Aku tak mau. Tapi aku serasa sudah ada dalam area itu. Area ancaman yang berbahaya.
Orang Tak di Kenal dan Petuahnya
Bodoh. Mungkin itu yang akan kau katakan. Bodoh, kenapa takut dengan hal yang bahkan belum terjadi. tanpa terasa, bulir air mata itu akhirnya jatuh juga. Segera aku menghapusnya dan kembali focus untuk apa aku ada disini.
Aku keluar gedung untuk sejenak melepas kejengahan. Entah jalan Tuhan yang telah mengatur semua ini, aku terlibat obrolan ringan dengan salah seorang pengantar wisudawan. Seperti menjawab apa yang sedang berkemelut dalam pikiranku, ia memberi jawaban.
Awalnya ia bertanya, kapan wisudawan akan keluar gedung.
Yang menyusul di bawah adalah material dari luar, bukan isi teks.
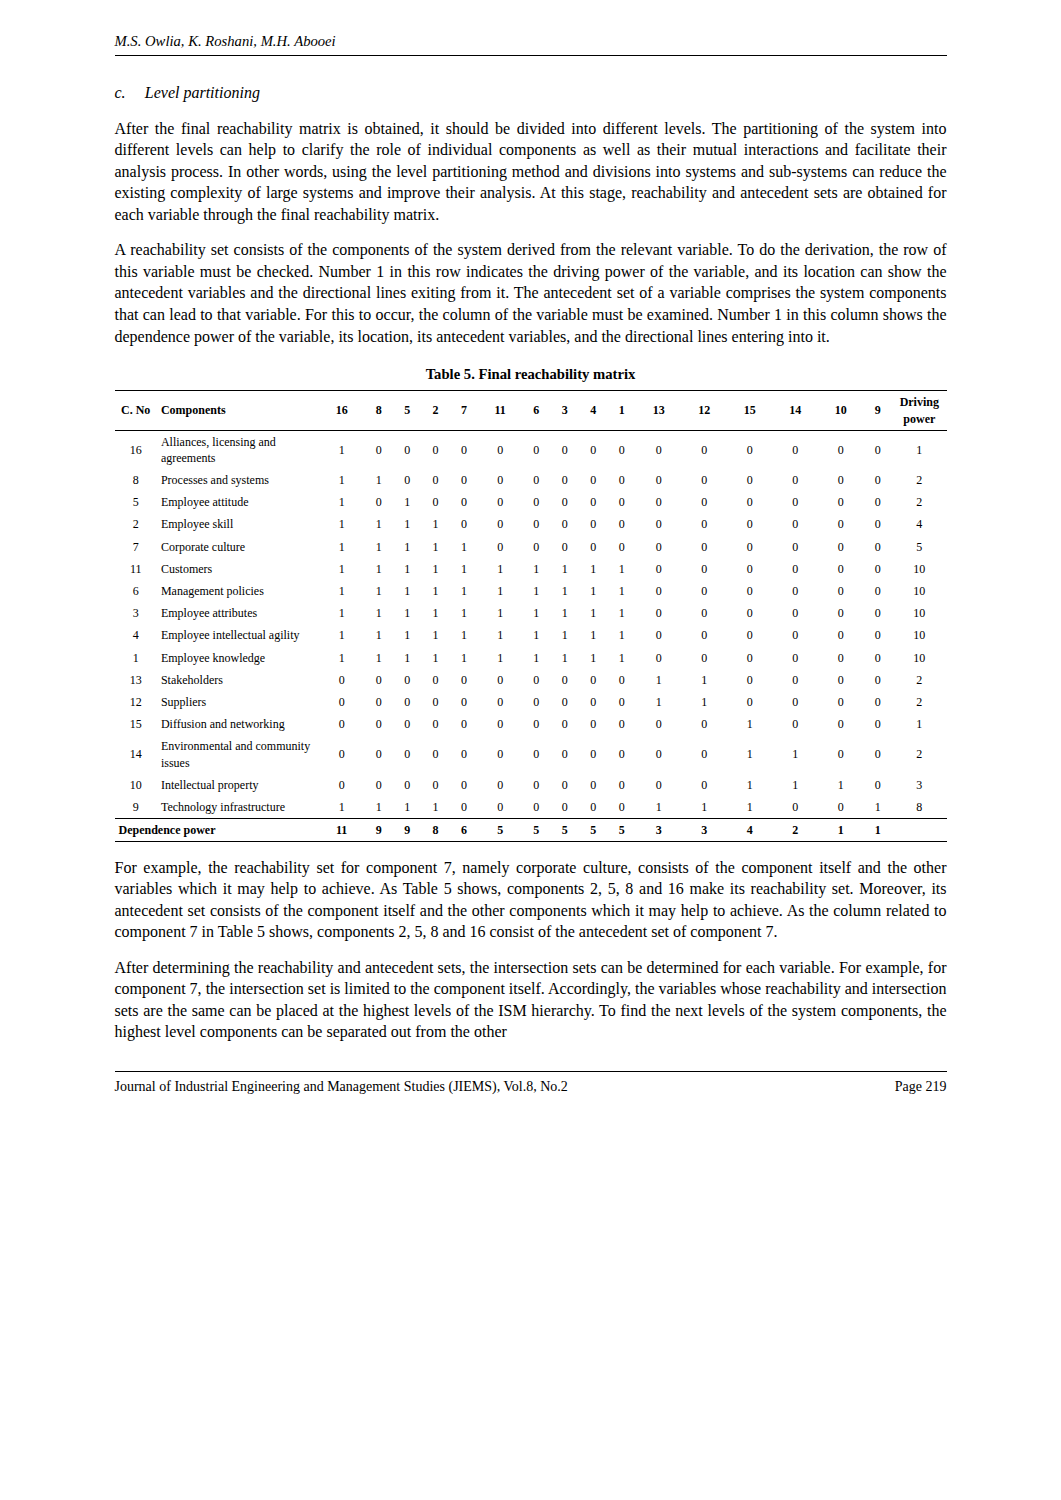M.S. Owlia, K. Roshani, M.H. Abooei
c. Level partitioning
After the final reachability matrix is obtained, it should be divided into different levels. The partitioning of the system into different levels can help to clarify the role of individual components as well as their mutual interactions and facilitate their analysis process. In other words, using the level partitioning method and divisions into systems and sub-systems can reduce the existing complexity of large systems and improve their analysis. At this stage, reachability and antecedent sets are obtained for each variable through the final reachability matrix.
A reachability set consists of the components of the system derived from the relevant variable. To do the derivation, the row of this variable must be checked. Number 1 in this row indicates the driving power of the variable, and its location can show the antecedent variables and the directional lines exiting from it. The antecedent set of a variable comprises the system components that can lead to that variable. For this to occur, the column of the variable must be examined. Number 1 in this column shows the dependence power of the variable, its location, its antecedent variables, and the directional lines entering into it.
Table 5. Final reachability matrix
| C. No | Components | 16 | 8 | 5 | 2 | 7 | 11 | 6 | 3 | 4 | 1 | 13 | 12 | 15 | 14 | 10 | 9 | Driving power |
| --- | --- | --- | --- | --- | --- | --- | --- | --- | --- | --- | --- | --- | --- | --- | --- | --- | --- | --- |
| 16 | Alliances, licensing and agreements | 1 | 0 | 0 | 0 | 0 | 0 | 0 | 0 | 0 | 0 | 0 | 0 | 0 | 0 | 0 | 0 | 1 |
| 8 | Processes and systems | 1 | 1 | 0 | 0 | 0 | 0 | 0 | 0 | 0 | 0 | 0 | 0 | 0 | 0 | 0 | 0 | 2 |
| 5 | Employee attitude | 1 | 0 | 1 | 0 | 0 | 0 | 0 | 0 | 0 | 0 | 0 | 0 | 0 | 0 | 0 | 0 | 2 |
| 2 | Employee skill | 1 | 1 | 1 | 1 | 0 | 0 | 0 | 0 | 0 | 0 | 0 | 0 | 0 | 0 | 0 | 0 | 4 |
| 7 | Corporate culture | 1 | 1 | 1 | 1 | 1 | 0 | 0 | 0 | 0 | 0 | 0 | 0 | 0 | 0 | 0 | 0 | 5 |
| 11 | Customers | 1 | 1 | 1 | 1 | 1 | 1 | 1 | 1 | 1 | 1 | 0 | 0 | 0 | 0 | 0 | 0 | 10 |
| 6 | Management policies | 1 | 1 | 1 | 1 | 1 | 1 | 1 | 1 | 1 | 1 | 0 | 0 | 0 | 0 | 0 | 0 | 10 |
| 3 | Employee attributes | 1 | 1 | 1 | 1 | 1 | 1 | 1 | 1 | 1 | 1 | 0 | 0 | 0 | 0 | 0 | 0 | 10 |
| 4 | Employee intellectual agility | 1 | 1 | 1 | 1 | 1 | 1 | 1 | 1 | 1 | 1 | 0 | 0 | 0 | 0 | 0 | 0 | 10 |
| 1 | Employee knowledge | 1 | 1 | 1 | 1 | 1 | 1 | 1 | 1 | 1 | 1 | 0 | 0 | 0 | 0 | 0 | 0 | 10 |
| 13 | Stakeholders | 0 | 0 | 0 | 0 | 0 | 0 | 0 | 0 | 0 | 0 | 1 | 1 | 0 | 0 | 0 | 0 | 2 |
| 12 | Suppliers | 0 | 0 | 0 | 0 | 0 | 0 | 0 | 0 | 0 | 0 | 1 | 1 | 0 | 0 | 0 | 0 | 2 |
| 15 | Diffusion and networking | 0 | 0 | 0 | 0 | 0 | 0 | 0 | 0 | 0 | 0 | 0 | 0 | 1 | 0 | 0 | 0 | 1 |
| 14 | Environmental and community issues | 0 | 0 | 0 | 0 | 0 | 0 | 0 | 0 | 0 | 0 | 0 | 0 | 1 | 1 | 0 | 0 | 2 |
| 10 | Intellectual property | 0 | 0 | 0 | 0 | 0 | 0 | 0 | 0 | 0 | 0 | 0 | 0 | 1 | 1 | 1 | 0 | 3 |
| 9 | Technology infrastructure | 1 | 1 | 1 | 1 | 0 | 0 | 0 | 0 | 0 | 0 | 1 | 1 | 1 | 0 | 0 | 1 | 8 |
| Dependence power | 11 | 9 | 9 | 8 | 6 | 5 | 5 | 5 | 5 | 5 | 3 | 3 | 4 | 2 | 1 | 1 | |
For example, the reachability set for component 7, namely corporate culture, consists of the component itself and the other variables which it may help to achieve. As Table 5 shows, components 2, 5, 8 and 16 make its reachability set. Moreover, its antecedent set consists of the component itself and the other components which it may help to achieve. As the column related to component 7 in Table 5 shows, components 2, 5, 8 and 16 consist of the antecedent set of component 7.
After determining the reachability and antecedent sets, the intersection sets can be determined for each variable. For example, for component 7, the intersection set is limited to the component itself. Accordingly, the variables whose reachability and intersection sets are the same can be placed at the highest levels of the ISM hierarchy. To find the next levels of the system components, the highest level components can be separated out from the other
Journal of Industrial Engineering and Management Studies (JIEMS), Vol.8, No.2
Page 219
Karena aku kebetulan tahu juklaknya, ya aku jawab saja jam 16.20. Lalu oborolan pun mengalir.
“Karena Mbak sudah menjawab pertanyaan saya, saya juga akan bawa oleh-oleh buat Mbak,” kata pria berkemeja rapi itu. Usianya kira-kira dua puluhan. Ia pekerja kantoran lulusan Teknik Informatika.
Ia mengomentari tentang penyambutan wisudawan yang disiapkan oleh tiap-tiap jurusan. Ia berkata, “Apa semua ini efisien?” katanya dengan nada biasa namun sarkatis. “Di dunia kerja, semua tak seperti yang kita dulu kira,” katanya melanjutkan.
Setelah aku gali, ternyata pria yang ternyata Hanif ini dulunya tidak pernah mengikuti kegiatan-kegiatan kemahaiswaan seperti ospek dan lain-lain. Ia seorang yang memegang kukuh ideologinnya.
Yang membuat aku tercenung adalah, “Yang harus mulai kita pegang adalah tiga Mbak,” katanya. Pertama, apa yang penting sekarang. Kedua Siapa yang penting sekarang. Dan Untuk apa yang ada pentingkan sekarang. “Semua harus efisien. Tapi tidak perlu dipikirkan sekarang. Jangan dianalisa, nanti juga mengerti sendiri,”
“Jangan takut melihat masa depan Mbak, Jalani saja apa adanya. Tapi bukan bererti pasrah,” katanya seperti membaca pikiranku.